## GOAL OF THE EXERCISE:
Say how many lines in the entries hold the word "menstruation", and reply with that number only.

BEGIN RECORDS FOR PROCESSING

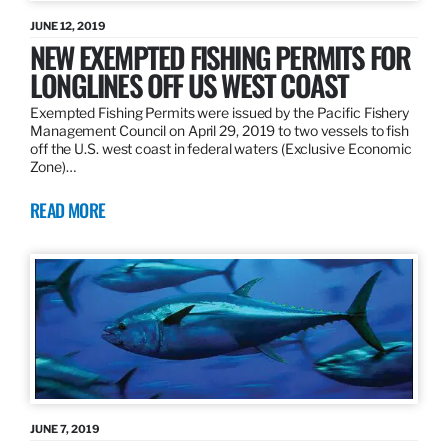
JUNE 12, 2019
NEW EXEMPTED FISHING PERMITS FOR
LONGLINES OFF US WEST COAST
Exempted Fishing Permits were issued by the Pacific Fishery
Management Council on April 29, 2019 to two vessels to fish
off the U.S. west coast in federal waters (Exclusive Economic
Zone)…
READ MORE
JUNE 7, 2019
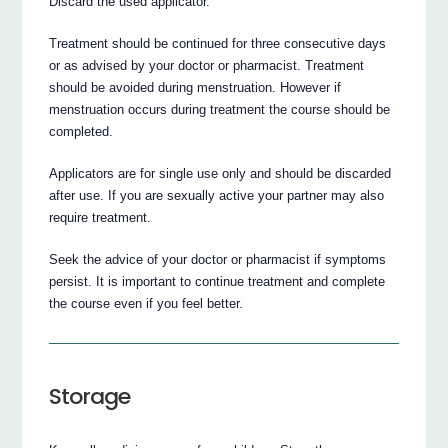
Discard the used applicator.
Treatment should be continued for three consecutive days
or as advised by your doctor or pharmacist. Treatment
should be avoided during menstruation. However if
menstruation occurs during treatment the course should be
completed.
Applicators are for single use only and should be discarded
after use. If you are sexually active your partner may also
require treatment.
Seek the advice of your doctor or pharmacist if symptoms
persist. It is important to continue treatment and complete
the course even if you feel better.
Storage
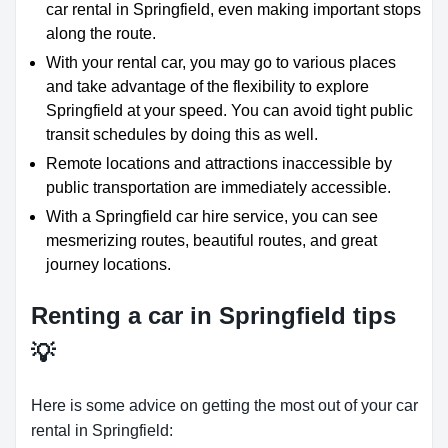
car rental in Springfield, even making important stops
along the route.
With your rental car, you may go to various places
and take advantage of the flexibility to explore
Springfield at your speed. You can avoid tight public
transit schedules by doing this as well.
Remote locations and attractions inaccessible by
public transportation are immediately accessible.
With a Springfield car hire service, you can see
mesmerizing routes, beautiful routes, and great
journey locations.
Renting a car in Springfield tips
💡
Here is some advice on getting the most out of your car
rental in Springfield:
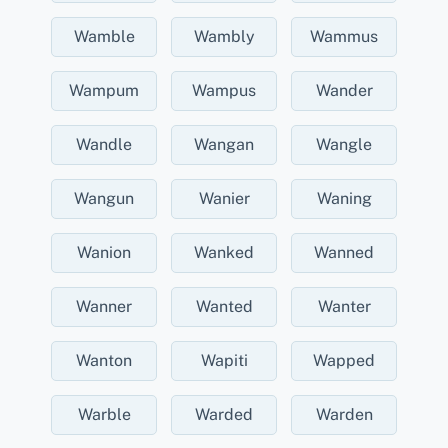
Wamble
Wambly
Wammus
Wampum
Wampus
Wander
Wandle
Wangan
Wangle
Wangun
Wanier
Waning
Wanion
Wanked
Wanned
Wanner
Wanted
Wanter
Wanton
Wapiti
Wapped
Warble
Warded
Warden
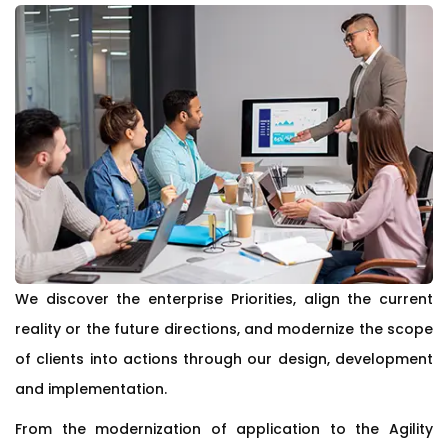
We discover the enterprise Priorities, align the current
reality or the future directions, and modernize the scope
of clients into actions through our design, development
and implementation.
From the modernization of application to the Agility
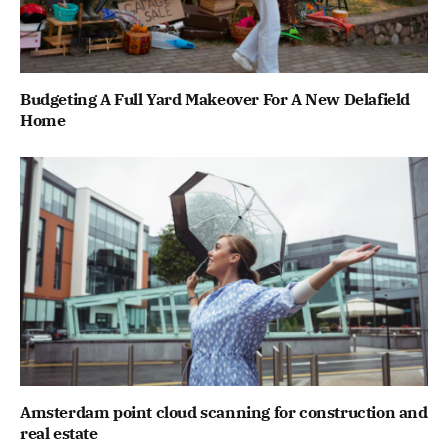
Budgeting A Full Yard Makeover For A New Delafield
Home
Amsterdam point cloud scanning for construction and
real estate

END RECORDS FOR PROCESSING
BEGIN RECORDS FOR PROCESSING

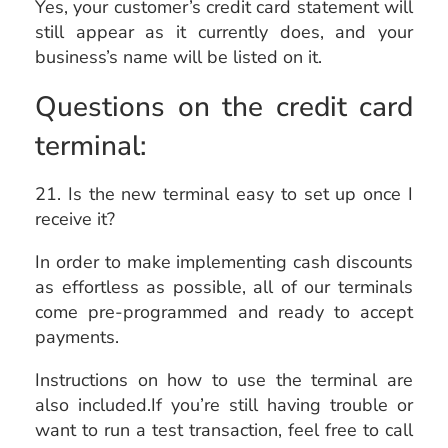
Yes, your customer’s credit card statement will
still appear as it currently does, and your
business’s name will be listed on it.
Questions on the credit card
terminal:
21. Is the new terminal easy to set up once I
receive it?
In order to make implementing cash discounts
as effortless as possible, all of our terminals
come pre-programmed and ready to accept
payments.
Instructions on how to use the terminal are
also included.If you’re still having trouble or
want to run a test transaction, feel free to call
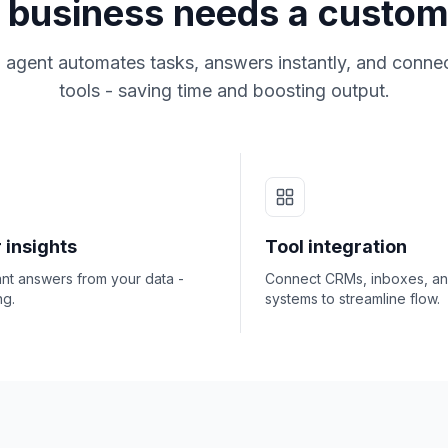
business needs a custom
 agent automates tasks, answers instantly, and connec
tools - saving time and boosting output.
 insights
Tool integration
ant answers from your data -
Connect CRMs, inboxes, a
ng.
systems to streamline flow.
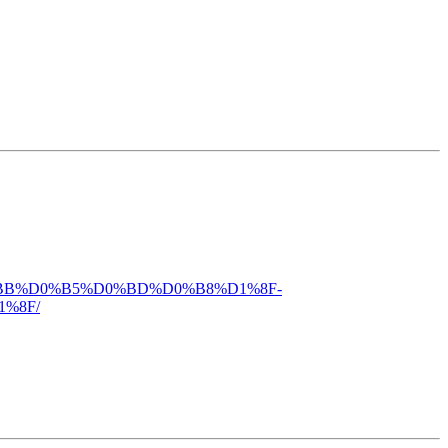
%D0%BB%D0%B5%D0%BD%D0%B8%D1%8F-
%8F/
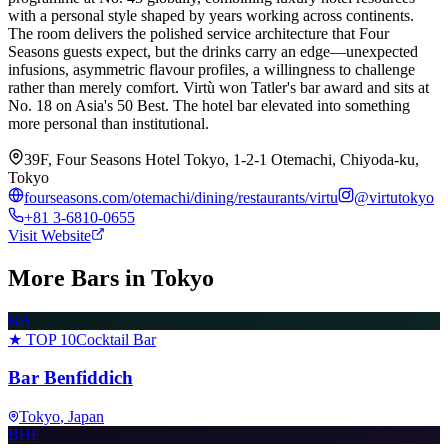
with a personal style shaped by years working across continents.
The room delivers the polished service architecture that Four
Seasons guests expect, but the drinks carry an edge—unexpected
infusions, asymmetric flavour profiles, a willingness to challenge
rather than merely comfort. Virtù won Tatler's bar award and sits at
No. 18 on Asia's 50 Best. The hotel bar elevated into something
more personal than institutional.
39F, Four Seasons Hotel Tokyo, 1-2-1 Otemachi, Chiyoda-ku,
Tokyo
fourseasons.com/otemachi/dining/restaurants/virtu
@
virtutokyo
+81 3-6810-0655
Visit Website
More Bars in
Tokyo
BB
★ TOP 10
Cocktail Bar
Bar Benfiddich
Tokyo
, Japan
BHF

END RECORDS FOR PROCESSING
BEGIN RECORDS FOR PROCESSING

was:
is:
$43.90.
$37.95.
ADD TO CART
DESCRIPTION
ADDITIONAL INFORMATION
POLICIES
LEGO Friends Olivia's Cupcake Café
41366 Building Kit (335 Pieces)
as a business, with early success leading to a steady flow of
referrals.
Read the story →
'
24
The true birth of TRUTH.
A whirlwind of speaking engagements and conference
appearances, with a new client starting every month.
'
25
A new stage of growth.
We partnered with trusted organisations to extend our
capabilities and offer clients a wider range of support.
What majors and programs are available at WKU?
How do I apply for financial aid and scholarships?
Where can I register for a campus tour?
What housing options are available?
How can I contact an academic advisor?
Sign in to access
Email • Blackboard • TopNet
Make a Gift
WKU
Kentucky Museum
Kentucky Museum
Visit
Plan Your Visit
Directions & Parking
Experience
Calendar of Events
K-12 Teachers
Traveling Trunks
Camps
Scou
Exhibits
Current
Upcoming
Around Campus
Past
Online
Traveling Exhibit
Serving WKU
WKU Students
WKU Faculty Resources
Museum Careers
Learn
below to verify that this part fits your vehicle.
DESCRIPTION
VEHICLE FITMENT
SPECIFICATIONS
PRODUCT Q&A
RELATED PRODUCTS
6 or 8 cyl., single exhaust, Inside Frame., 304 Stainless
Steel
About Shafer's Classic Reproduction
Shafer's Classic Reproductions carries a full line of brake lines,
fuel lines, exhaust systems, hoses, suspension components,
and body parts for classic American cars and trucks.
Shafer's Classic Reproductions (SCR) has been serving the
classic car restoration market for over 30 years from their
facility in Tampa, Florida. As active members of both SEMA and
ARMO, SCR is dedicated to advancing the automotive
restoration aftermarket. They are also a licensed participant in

END RECORDS FOR PROCESSING

## EXERCISE RESPONSE:
2